- _Task_
Return the lines beginning at the one that contains "part: (82, 630) -> (70, 1084), added" and continuing to the end of the entries, including both ends, exactly as written and nothing else.
── Exercise data ──
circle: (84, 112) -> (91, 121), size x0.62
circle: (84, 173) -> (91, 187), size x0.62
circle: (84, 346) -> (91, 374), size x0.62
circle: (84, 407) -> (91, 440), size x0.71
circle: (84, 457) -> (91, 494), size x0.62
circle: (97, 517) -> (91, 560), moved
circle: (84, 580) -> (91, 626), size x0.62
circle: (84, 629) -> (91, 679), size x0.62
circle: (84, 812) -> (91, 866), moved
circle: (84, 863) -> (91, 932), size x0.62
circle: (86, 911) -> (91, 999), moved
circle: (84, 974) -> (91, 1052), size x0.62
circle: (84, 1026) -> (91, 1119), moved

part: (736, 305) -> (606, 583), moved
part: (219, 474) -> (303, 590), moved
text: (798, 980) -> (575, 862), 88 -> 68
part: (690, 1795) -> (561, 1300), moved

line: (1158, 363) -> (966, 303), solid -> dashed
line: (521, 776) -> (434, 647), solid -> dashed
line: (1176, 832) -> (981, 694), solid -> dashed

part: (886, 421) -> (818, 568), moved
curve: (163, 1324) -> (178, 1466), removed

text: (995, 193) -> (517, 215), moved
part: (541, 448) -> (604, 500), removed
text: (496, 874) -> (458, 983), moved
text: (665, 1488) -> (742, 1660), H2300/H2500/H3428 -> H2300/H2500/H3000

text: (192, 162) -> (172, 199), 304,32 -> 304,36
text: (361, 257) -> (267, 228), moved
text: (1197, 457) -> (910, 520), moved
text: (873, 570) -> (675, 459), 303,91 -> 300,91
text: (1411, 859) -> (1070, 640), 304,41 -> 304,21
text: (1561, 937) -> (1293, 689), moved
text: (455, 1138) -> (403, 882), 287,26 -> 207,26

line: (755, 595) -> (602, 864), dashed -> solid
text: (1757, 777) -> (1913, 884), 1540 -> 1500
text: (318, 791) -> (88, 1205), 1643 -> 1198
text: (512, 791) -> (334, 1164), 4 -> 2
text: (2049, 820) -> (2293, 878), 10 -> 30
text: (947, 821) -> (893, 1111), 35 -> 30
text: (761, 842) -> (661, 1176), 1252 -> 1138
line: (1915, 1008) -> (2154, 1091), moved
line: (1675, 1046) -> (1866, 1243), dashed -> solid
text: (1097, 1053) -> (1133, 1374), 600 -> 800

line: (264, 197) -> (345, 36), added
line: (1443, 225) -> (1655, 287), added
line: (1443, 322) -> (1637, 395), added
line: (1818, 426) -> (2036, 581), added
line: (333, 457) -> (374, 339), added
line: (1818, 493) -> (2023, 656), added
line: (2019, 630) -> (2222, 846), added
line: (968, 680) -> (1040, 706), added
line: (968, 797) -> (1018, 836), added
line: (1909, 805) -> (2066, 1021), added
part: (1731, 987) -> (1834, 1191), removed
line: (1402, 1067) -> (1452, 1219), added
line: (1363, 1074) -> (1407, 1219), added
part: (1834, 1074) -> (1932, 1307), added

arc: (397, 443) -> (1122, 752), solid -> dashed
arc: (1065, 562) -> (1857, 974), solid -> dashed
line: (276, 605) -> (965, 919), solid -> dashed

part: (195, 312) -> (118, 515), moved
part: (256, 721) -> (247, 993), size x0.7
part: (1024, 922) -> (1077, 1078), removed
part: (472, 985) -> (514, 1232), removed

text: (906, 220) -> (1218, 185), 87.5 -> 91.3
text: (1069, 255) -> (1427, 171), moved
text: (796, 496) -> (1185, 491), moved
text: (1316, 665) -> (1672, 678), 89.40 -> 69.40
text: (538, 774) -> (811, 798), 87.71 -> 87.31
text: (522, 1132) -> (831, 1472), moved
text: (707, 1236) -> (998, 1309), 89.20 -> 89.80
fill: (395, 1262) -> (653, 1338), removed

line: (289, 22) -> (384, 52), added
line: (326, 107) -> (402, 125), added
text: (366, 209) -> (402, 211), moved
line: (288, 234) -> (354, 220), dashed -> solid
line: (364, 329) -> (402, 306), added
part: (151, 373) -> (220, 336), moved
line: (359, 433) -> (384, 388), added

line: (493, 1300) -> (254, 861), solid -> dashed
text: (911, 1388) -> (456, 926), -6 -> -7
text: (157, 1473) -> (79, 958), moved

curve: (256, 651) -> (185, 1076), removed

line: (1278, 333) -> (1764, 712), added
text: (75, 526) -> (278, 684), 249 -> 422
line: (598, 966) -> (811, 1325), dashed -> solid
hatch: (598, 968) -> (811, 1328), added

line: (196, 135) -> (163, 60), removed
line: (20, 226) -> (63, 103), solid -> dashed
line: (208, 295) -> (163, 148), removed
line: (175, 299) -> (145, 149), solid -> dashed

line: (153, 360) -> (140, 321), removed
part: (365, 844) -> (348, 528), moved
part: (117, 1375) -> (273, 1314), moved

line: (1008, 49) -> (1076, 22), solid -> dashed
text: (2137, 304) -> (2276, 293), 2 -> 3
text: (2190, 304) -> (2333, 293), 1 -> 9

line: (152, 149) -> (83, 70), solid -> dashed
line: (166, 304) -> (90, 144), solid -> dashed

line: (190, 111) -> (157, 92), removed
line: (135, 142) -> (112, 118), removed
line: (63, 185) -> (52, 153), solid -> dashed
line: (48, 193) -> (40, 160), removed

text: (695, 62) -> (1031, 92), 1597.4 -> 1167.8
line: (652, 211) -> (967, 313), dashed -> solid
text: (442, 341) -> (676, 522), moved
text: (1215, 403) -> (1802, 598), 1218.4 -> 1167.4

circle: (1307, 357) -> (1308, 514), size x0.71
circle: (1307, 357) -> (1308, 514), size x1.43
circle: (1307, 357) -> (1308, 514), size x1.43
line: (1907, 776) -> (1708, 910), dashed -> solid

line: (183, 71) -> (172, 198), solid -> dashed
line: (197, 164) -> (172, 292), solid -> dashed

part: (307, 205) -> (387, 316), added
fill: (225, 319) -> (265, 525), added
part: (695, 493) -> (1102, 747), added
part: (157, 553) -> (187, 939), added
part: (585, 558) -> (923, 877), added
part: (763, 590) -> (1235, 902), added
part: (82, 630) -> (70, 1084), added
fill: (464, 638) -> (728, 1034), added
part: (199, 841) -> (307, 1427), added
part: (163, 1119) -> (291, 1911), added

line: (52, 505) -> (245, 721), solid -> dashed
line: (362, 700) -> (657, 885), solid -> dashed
───
- _Output of the task_
part: (82, 630) -> (70, 1084), added
fill: (464, 638) -> (728, 1034), added
part: (199, 841) -> (307, 1427), added
part: (163, 1119) -> (291, 1911), added

line: (52, 505) -> (245, 721), solid -> dashed
line: (362, 700) -> (657, 885), solid -> dashed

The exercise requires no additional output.